• _What to produce_: Reproduce each record exactly. The pictures should be skipped.

• _Supplied records_:

——————————

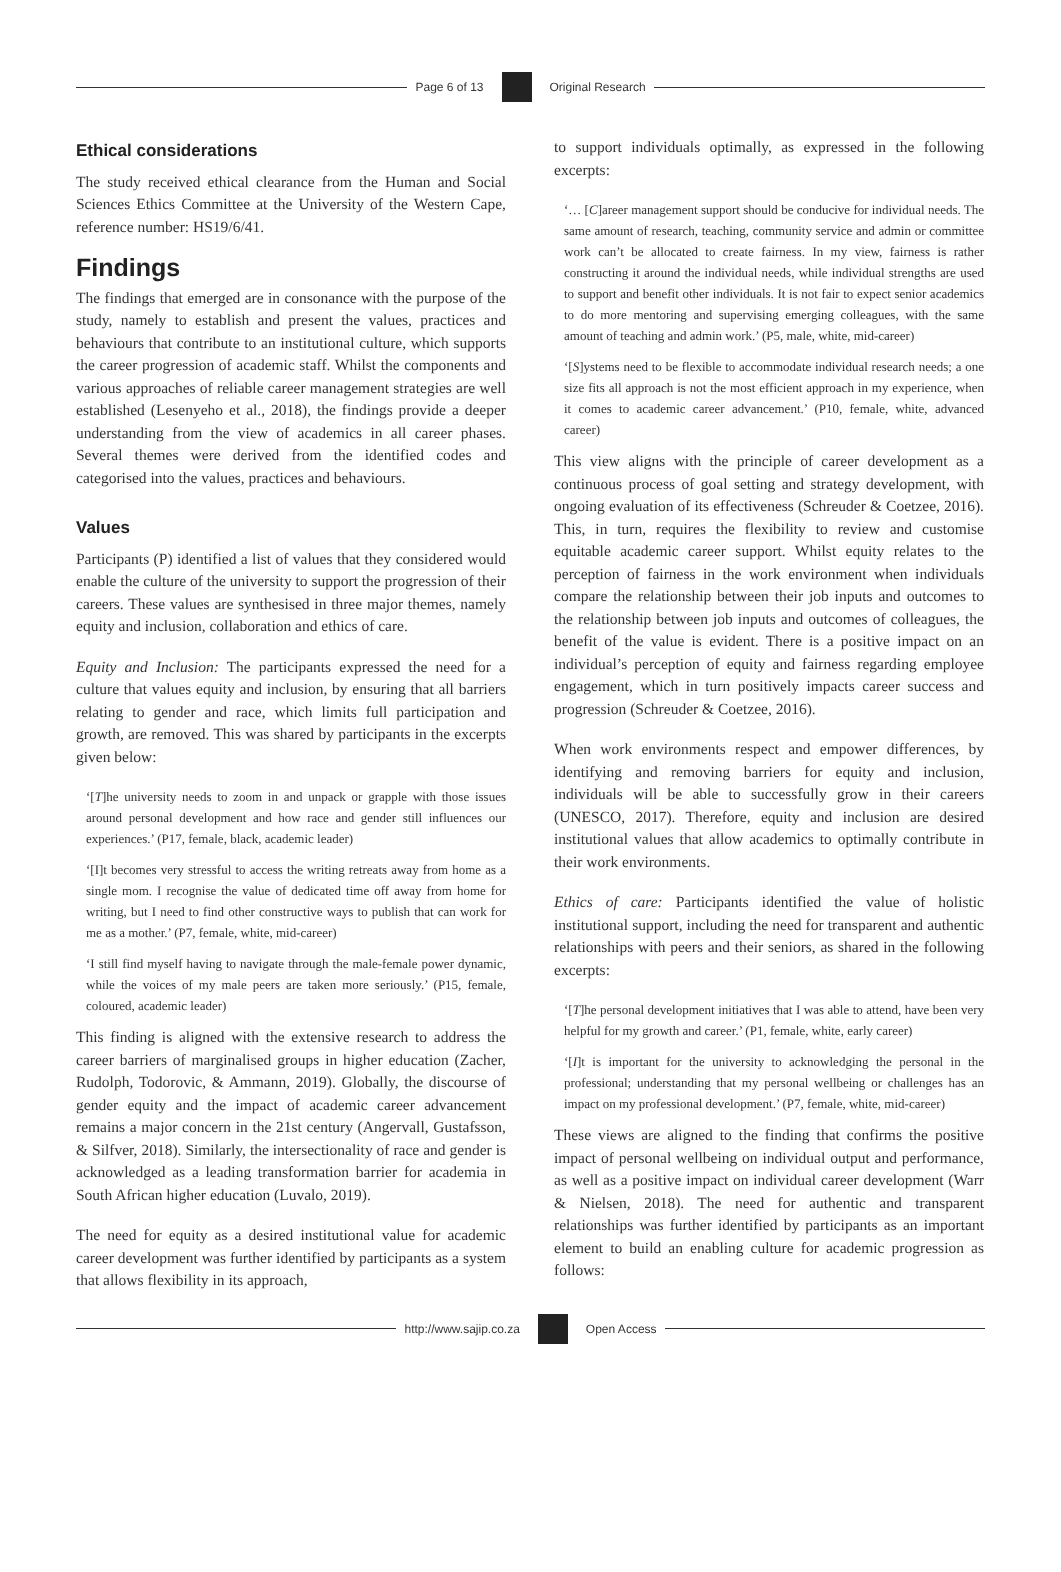Page 6 of 13 Original Research
Ethical considerations
The study received ethical clearance from the Human and Social Sciences Ethics Committee at the University of the Western Cape, reference number: HS19/6/41.
Findings
The findings that emerged are in consonance with the purpose of the study, namely to establish and present the values, practices and behaviours that contribute to an institutional culture, which supports the career progression of academic staff. Whilst the components and various approaches of reliable career management strategies are well established (Lesenyeho et al., 2018), the findings provide a deeper understanding from the view of academics in all career phases. Several themes were derived from the identified codes and categorised into the values, practices and behaviours.
Values
Participants (P) identified a list of values that they considered would enable the culture of the university to support the progression of their careers. These values are synthesised in three major themes, namely equity and inclusion, collaboration and ethics of care.
Equity and Inclusion: The participants expressed the need for a culture that values equity and inclusion, by ensuring that all barriers relating to gender and race, which limits full participation and growth, are removed. This was shared by participants in the excerpts given below:
‘[T]he university needs to zoom in and unpack or grapple with those issues around personal development and how race and gender still influences our experiences.’ (P17, female, black, academic leader)
‘[I]t becomes very stressful to access the writing retreats away from home as a single mom. I recognise the value of dedicated time off away from home for writing, but I need to find other constructive ways to publish that can work for me as a mother.’ (P7, female, white, mid-career)
‘I still find myself having to navigate through the male-female power dynamic, while the voices of my male peers are taken more seriously.’ (P15, female, coloured, academic leader)
This finding is aligned with the extensive research to address the career barriers of marginalised groups in higher education (Zacher, Rudolph, Todorovic, & Ammann, 2019). Globally, the discourse of gender equity and the impact of academic career advancement remains a major concern in the 21st century (Angervall, Gustafsson, & Silfver, 2018). Similarly, the intersectionality of race and gender is acknowledged as a leading transformation barrier for academia in South African higher education (Luvalo, 2019).
The need for equity as a desired institutional value for academic career development was further identified by participants as a system that allows flexibility in its approach,
to support individuals optimally, as expressed in the following excerpts:
‘… [C]areer management support should be conducive for individual needs. The same amount of research, teaching, community service and admin or committee work can’t be allocated to create fairness. In my view, fairness is rather constructing it around the individual needs, while individual strengths are used to support and benefit other individuals. It is not fair to expect senior academics to do more mentoring and supervising emerging colleagues, with the same amount of teaching and admin work.’ (P5, male, white, mid-career)
‘[S]ystems need to be flexible to accommodate individual research needs; a one size fits all approach is not the most efficient approach in my experience, when it comes to academic career advancement.’ (P10, female, white, advanced career)
This view aligns with the principle of career development as a continuous process of goal setting and strategy development, with ongoing evaluation of its effectiveness (Schreuder & Coetzee, 2016). This, in turn, requires the flexibility to review and customise equitable academic career support. Whilst equity relates to the perception of fairness in the work environment when individuals compare the relationship between their job inputs and outcomes to the relationship between job inputs and outcomes of colleagues, the benefit of the value is evident. There is a positive impact on an individual’s perception of equity and fairness regarding employee engagement, which in turn positively impacts career success and progression (Schreuder & Coetzee, 2016).
When work environments respect and empower differences, by identifying and removing barriers for equity and inclusion, individuals will be able to successfully grow in their careers (UNESCO, 2017). Therefore, equity and inclusion are desired institutional values that allow academics to optimally contribute in their work environments.
Ethics of care: Participants identified the value of holistic institutional support, including the need for transparent and authentic relationships with peers and their seniors, as shared in the following excerpts:
‘[T]he personal development initiatives that I was able to attend, have been very helpful for my growth and career.’ (P1, female, white, early career)
‘[I]t is important for the university to acknowledging the personal in the professional; understanding that my personal wellbeing or challenges has an impact on my professional development.’ (P7, female, white, mid-career)
These views are aligned to the finding that confirms the positive impact of personal wellbeing on individual output and performance, as well as a positive impact on individual career development (Warr & Nielsen, 2018). The need for authentic and transparent relationships was further identified by participants as an important element to build an enabling culture for academic progression as follows:
http://www.sajip.co.za Open Access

——————————

• _Result for this exercise_:
Page 6 of 13 Original Research
Ethical considerations
The study received ethical clearance from the Human and Social Sciences Ethics Committee at the University of the Western Cape, reference number: HS19/6/41.
Findings
The findings that emerged are in consonance with the purpose of the study, namely to establish and present the values, practices and behaviours that contribute to an institutional culture, which supports the career progression of academic staff. Whilst the components and various approaches of reliable career management strategies are well established (Lesenyeho et al., 2018), the findings provide a deeper understanding from the view of academics in all career phases. Several themes were derived from the identified codes and categorised into the values, practices and behaviours.
Values
Participants (P) identified a list of values that they considered would enable the culture of the university to support the progression of their careers. These values are synthesised in three major themes, namely equity and inclusion, collaboration and ethics of care.
Equity and Inclusion: The participants expressed the need for a culture that values equity and inclusion, by ensuring that all barriers relating to gender and race, which limits full participation and growth, are removed. This was shared by participants in the excerpts given below:
‘[T]he university needs to zoom in and unpack or grapple with those issues around personal development and how race and gender still influences our experiences.’ (P17, female, black, academic leader)
‘[I]t becomes very stressful to access the writing retreats away from home as a single mom. I recognise the value of dedicated time off away from home for writing, but I need to find other constructive ways to publish that can work for me as a mother.’ (P7, female, white, mid-career)
‘I still find myself having to navigate through the male-female power dynamic, while the voices of my male peers are taken more seriously.’ (P15, female, coloured, academic leader)
This finding is aligned with the extensive research to address the career barriers of marginalised groups in higher education (Zacher, Rudolph, Todorovic, & Ammann, 2019). Globally, the discourse of gender equity and the impact of academic career advancement remains a major concern in the 21st century (Angervall, Gustafsson, & Silfver, 2018). Similarly, the intersectionality of race and gender is acknowledged as a leading transformation barrier for academia in South African higher education (Luvalo, 2019).
The need for equity as a desired institutional value for academic career development was further identified by participants as a system that allows flexibility in its approach,
to support individuals optimally, as expressed in the following excerpts:
‘… [C]areer management support should be conducive for individual needs. The same amount of research, teaching, community service and admin or committee work can’t be allocated to create fairness. In my view, fairness is rather constructing it around the individual needs, while individual strengths are used to support and benefit other individuals. It is not fair to expect senior academics to do more mentoring and supervising emerging colleagues, with the same amount of teaching and admin work.’ (P5, male, white, mid-career)
‘[S]ystems need to be flexible to accommodate individual research needs; a one size fits all approach is not the most efficient approach in my experience, when it comes to academic career advancement.’ (P10, female, white, advanced career)
This view aligns with the principle of career development as a continuous process of goal setting and strategy development, with ongoing evaluation of its effectiveness (Schreuder & Coetzee, 2016). This, in turn, requires the flexibility to review and customise equitable academic career support. Whilst equity relates to the perception of fairness in the work environment when individuals compare the relationship between their job inputs and outcomes to the relationship between job inputs and outcomes of colleagues, the benefit of the value is evident. There is a positive impact on an individual’s perception of equity and fairness regarding employee engagement, which in turn positively impacts career success and progression (Schreuder & Coetzee, 2016).
When work environments respect and empower differences, by identifying and removing barriers for equity and inclusion, individuals will be able to successfully grow in their careers (UNESCO, 2017). Therefore, equity and inclusion are desired institutional values that allow academics to optimally contribute in their work environments.
Ethics of care: Participants identified the value of holistic institutional support, including the need for transparent and authentic relationships with peers and their seniors, as shared in the following excerpts:
‘[T]he personal development initiatives that I was able to attend, have been very helpful for my growth and career.’ (P1, female, white, early career)
‘[I]t is important for the university to acknowledging the personal in the professional; understanding that my personal wellbeing or challenges has an impact on my professional development.’ (P7, female, white, mid-career)
These views are aligned to the finding that confirms the positive impact of personal wellbeing on individual output and performance, as well as a positive impact on individual career development (Warr & Nielsen, 2018). The need for authentic and transparent relationships was further identified by participants as an important element to build an enabling culture for academic progression as follows:
http://www.sajip.co.za Open Access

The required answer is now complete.